Hmm... Sebetulnya, ingin rasanya ku mempunyai semacam pabrik, atau jenis usaha lain. Ingin bekerja mempekerjakan orang lain (yang banyak sangat masih belum bekerja). Kalau dari koran kemarin yang kubaca, tingkat kejahatan lurus hubungannya dengan tingkat pengangguran. Hmm... Jadi, masuk akal bukan kalau dengan mempekerjakan orang lain, aku bisa turut memberi rasa aman --dalam berbagai makna-- pada orang-orang di sekitar?
Tapi... Sekarang kita lihat, pekerja di pelbagai pabrik diperlakukan tak ubahnya mesin, menjadi sekadar aset yang diperhatikan dalam hal angka-angka saja.

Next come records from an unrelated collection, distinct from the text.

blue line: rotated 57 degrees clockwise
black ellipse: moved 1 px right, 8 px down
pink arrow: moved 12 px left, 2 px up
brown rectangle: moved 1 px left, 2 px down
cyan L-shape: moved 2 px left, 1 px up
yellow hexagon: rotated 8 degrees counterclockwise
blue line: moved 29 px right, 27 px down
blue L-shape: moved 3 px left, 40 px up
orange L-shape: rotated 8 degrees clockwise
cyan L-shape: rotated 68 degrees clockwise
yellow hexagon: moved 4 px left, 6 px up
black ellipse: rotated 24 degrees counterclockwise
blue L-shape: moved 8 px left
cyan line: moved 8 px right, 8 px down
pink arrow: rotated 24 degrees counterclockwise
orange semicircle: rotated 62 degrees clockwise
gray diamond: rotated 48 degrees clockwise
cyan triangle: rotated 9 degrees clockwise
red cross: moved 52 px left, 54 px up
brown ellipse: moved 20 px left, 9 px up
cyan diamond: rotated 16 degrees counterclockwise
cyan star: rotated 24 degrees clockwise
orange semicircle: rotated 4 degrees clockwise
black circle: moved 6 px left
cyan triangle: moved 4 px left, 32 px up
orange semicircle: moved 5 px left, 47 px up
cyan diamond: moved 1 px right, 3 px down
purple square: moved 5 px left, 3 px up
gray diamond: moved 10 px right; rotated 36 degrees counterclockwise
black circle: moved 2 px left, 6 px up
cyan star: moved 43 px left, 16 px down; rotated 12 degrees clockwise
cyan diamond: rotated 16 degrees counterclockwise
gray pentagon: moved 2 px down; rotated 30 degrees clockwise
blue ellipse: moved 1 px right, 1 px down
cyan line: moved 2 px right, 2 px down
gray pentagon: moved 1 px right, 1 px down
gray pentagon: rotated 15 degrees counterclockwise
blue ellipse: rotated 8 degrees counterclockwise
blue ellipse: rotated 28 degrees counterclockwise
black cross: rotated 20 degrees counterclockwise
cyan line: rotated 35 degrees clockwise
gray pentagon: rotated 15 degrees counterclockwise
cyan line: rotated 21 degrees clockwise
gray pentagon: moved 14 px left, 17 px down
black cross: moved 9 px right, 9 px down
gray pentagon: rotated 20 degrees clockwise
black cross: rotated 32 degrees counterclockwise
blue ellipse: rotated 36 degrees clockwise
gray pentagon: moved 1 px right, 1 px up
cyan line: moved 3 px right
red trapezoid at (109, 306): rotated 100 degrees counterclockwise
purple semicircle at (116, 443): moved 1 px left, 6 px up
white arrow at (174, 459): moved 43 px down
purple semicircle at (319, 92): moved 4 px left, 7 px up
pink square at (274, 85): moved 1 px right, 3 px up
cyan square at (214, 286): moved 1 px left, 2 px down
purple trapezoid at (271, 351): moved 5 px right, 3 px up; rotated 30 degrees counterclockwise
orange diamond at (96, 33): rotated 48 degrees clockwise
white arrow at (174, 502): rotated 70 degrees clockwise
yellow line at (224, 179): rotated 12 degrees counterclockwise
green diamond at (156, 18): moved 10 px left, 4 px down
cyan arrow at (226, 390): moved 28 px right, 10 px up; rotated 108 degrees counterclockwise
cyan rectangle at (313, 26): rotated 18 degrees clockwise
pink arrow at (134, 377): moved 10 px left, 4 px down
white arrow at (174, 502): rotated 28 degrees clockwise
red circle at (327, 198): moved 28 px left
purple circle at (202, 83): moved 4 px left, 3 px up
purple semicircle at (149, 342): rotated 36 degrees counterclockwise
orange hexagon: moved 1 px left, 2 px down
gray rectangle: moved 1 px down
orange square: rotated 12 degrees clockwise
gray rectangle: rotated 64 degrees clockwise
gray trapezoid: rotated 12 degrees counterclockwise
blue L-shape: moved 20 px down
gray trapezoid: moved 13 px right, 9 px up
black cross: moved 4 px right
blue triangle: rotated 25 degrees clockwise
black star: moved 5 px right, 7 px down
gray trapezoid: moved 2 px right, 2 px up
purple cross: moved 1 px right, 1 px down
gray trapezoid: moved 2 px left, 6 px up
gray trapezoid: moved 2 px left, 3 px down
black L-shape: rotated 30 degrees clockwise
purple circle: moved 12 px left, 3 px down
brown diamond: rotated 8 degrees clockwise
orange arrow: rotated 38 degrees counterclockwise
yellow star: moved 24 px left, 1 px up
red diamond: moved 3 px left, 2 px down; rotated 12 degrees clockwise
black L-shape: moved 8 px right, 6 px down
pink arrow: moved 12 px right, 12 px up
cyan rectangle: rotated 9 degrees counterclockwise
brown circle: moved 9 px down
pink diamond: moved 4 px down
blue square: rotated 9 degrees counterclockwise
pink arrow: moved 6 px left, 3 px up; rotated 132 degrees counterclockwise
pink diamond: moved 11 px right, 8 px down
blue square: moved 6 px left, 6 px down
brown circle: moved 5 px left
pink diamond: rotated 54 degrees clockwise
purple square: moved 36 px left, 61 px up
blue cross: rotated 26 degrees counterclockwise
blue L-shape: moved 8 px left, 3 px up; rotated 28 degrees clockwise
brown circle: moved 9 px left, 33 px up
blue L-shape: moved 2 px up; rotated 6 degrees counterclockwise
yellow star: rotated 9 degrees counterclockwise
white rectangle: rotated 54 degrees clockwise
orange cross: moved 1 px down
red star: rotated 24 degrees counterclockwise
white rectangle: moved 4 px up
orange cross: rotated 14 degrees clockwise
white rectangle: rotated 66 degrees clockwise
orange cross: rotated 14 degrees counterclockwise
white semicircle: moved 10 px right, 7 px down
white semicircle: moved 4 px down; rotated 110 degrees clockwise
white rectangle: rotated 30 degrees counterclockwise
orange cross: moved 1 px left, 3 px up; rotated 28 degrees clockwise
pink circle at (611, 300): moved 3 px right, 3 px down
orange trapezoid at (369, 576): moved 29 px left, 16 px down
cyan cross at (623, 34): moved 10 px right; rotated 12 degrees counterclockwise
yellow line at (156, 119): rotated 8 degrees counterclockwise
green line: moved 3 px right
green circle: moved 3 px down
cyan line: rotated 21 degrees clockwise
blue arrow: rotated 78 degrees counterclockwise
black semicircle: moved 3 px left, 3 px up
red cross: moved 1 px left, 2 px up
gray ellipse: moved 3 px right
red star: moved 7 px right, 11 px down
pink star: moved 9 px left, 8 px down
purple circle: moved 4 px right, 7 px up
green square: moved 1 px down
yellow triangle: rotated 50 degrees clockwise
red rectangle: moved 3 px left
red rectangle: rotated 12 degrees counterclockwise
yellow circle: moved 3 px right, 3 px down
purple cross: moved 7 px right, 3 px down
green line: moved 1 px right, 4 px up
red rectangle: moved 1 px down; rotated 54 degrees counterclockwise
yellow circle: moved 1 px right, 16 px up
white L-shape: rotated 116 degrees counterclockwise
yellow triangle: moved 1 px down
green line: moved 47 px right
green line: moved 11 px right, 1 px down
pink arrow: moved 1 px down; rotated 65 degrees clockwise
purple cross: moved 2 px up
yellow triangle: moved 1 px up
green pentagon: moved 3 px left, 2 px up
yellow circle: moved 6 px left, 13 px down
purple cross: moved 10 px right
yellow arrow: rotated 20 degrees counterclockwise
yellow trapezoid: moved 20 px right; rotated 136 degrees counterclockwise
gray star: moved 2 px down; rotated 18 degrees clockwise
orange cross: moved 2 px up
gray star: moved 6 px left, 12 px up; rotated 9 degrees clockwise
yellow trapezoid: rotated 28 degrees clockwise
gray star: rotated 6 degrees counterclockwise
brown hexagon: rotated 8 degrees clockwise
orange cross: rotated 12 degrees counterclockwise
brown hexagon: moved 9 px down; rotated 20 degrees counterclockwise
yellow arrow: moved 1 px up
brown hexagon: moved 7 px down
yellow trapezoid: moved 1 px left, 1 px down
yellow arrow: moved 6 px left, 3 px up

Yah, angka berapa banyak jahitan yang selesai, berapa jumlahnya, berapa gajinya, dan banyak angka lain yang lebih penting dari keberadaan mereka sendiri sebagai manusia. Apalagi, kalau tak salah, prinsip ekonomi yang dipegang masih berupa mencari "keuntungan sebesar-besarnya dengan pengorbanan sekecil-kecilnya". Apalagi yang bisa diperkecil, kalau bukan urusan gaji dan segala hal tentang pekerja. Toh, mereka juga butuh mendapatkan uang, dan uang bisa didapat dengan bekerja. Kalau tidak perlu bekerja bisa dapat uang, tentu sudah tak terhitung banyaknya orang tidak memilih bekerja saja --termasuk juga aku, hihihihi... Lain itu, kalau mereka tidak rela, para pengendali pabrik-pabrik tersebut bisa dengan enteng menyatakan "kalau kamu nggak mau juga nggak apa-apa, toh masih banyak yang perlu pekerjaan".
Duduh... Terus terang agak takut aku jadi seperti itu. Ingin sebetulnya jadi pemilik yang --menurut Cak Nun pada bukunya [0]-- "juga kekasih buruhnya". Yah, masih kupegang prinsip itu, bahwa "perlakukanlah orang lain sebagaimana kamu ingin orang memperlakukanmu". RIndu rasanya menjadi manusia sedemikian. Betul, menjadi manusia, bukan menjadi "industriawan", "wartawan", "seniman", "insinyur", "dokter", apapun deh. Pada dasarnya tidak sulit menjadi yang kusebutkan terakhir itu. Jauh lebih sulit sebetulnya menjadi manusia. Manusia sebenar-benarnya, yang diciptakan "hanya untuk beribadah padaNya". Bisakah?
"Jadi, sudah dapat apa tujuanmu setelah ini, Rif?" Rasanya sudah. Jadi manusia, apapun profesinya. Manusia yang dianugerahi dua poros yang seolah bertentangan --hati (nurani) dan akal pikiran-- padahal harusnya sejalan, tak ada yang satu menjadi panglima yang lainnya. Jadi manusia yang.... Manusia.
[0] Kiai Bejo, Kiai Untung, Kiai Hoki
--
F I N
written on 16. Nov 2008, 00.55 WIB
Uff.. Skripsi oh skripsi, mengapa tak bisa kau menulis dirimu sendiri?